- **DIRECTIONS**:
Find each line in the entries below that contains the word "SUPER", and copy those lines. The match is case-sensitive.

(RECORDS FOR THE TASK)

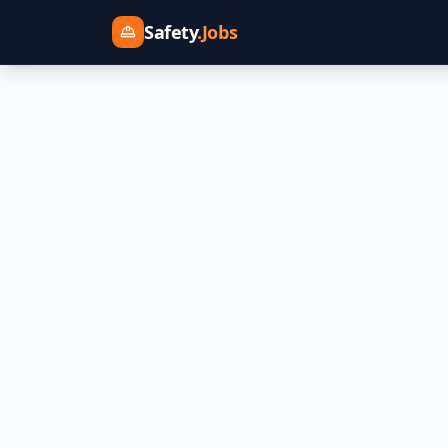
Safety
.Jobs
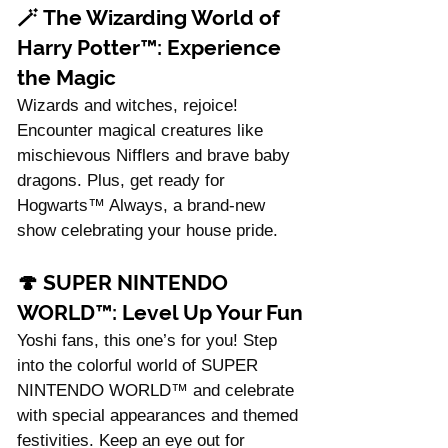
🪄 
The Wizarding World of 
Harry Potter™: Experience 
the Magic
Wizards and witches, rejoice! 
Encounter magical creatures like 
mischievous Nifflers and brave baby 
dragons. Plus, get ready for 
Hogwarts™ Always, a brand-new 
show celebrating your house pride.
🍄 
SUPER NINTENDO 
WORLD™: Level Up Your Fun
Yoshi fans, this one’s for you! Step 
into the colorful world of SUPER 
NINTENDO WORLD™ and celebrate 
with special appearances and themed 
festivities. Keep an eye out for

(End RECORDS FOR THE TASK)
(RECORDS FOR THE TASK)

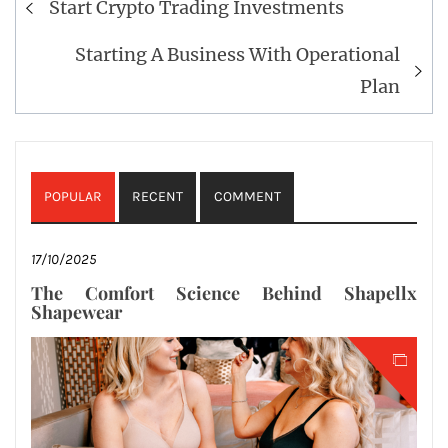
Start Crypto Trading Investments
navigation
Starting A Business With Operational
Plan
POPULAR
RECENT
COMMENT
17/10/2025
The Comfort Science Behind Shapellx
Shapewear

(End RECORDS FOR THE TASK)

- **WRITTEN RESPONSE**:
SUPER NINTENDO 
into the colorful world of SUPER 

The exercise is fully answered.